I really disagree with this. All work should be done in a branch/fork and
pulled.
because:
- This is how git is designed (well pulls are a shortcut around passing
around patch sets).
- Small changes are rarely small.
- Promotes testing before making it to master.
You can make pull request for indervidual commits if you work in your own
master.

We also want other people to work on this project right?  We should impose
the same rules on ourselves as those who help us?


>
> > Branching and tagging for release is separate.
> > We make a 1.6 branch off of master, this is not committed to directly,
> all
> > new work goes into master, we just cherry-pick bug fixes from master.
>
> Yep.  Again, I wouldn't object to developers cherry-picking their own
> fixes/updates
> into the stable branch (otherwise we're likely to generate backlog).
>

Cherry picking bug fixes should be done into the release branch at the same
time as they are committed to master.
The commit author should know/mark when a commit is a feature or a bug fix
so the overhead of this isn't huge.


>
> > If we want a new feature, or master and 1.6 diverge so far that we can no
> > longer cherry-pick bug fixes we make a new branch from master and bump
> the
> > 6.
>
> I'd save 1.6 -> 1.7 type moves for big changes, and 1.6.0 -> 1.6.1 for
> lesser
> things, like new modules, new features (if at all).
>

Ok, I worded this badly, new branches should really be made when we want to
introduce backwards comparability breaking changes.

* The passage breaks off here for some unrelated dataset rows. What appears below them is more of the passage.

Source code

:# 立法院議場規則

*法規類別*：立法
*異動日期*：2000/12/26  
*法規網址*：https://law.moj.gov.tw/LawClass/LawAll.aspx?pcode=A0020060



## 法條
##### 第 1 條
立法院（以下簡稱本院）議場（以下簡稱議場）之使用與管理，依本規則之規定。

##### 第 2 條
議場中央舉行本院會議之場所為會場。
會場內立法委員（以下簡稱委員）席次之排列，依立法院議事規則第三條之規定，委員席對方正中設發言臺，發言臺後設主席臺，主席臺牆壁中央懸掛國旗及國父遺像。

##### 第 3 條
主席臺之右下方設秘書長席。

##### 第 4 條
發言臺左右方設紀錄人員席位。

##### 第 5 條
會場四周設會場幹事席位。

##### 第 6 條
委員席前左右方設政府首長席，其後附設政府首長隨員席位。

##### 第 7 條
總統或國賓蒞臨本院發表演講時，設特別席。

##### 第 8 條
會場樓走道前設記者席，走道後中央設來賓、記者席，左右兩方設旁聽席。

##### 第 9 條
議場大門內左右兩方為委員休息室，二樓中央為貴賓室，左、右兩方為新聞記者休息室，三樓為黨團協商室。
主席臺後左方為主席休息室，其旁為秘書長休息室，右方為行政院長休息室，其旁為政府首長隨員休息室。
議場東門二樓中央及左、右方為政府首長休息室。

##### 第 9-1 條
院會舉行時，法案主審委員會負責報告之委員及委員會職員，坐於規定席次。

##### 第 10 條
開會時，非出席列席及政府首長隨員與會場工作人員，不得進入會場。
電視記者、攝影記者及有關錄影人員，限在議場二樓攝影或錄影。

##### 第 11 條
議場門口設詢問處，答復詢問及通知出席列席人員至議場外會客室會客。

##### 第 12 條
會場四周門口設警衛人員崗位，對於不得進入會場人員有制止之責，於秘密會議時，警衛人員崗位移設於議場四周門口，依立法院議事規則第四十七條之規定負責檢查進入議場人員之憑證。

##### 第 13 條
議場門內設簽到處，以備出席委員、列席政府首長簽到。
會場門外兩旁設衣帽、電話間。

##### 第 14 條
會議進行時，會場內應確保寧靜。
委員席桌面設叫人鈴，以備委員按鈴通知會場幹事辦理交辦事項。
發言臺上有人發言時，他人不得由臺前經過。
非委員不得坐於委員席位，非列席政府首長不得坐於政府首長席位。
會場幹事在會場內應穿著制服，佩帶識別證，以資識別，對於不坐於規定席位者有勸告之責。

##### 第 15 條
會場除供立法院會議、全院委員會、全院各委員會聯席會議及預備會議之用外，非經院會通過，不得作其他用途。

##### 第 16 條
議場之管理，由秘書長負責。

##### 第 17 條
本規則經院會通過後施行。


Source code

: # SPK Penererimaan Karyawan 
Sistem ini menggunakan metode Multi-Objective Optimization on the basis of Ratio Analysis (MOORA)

> > Tags signify releases on a branch.  They should be done at stable points.
> > 1.6.0 is the first stable point on the 1.6 branch.
> > We make new tags after pulling in fixes from master and when we think it
> is
> > stable.
> > We Tag often...?
>
> I'd save tagging for when 1.6.0, 1.6.1, ... become available.  When telling
> people to get the stable kroc, they'll be downloading the kroc-1.6 branch,
> rather than a particular tag, so should get all the fixes-to-date.
>

As soon as we think 1.6 is stable we should tag.  Tags are known good
points and should be what we base our releases off.
for people using git pulling 1.6 branch is probably fine. But for a deb
package it is better to say this package is built of this specific tag.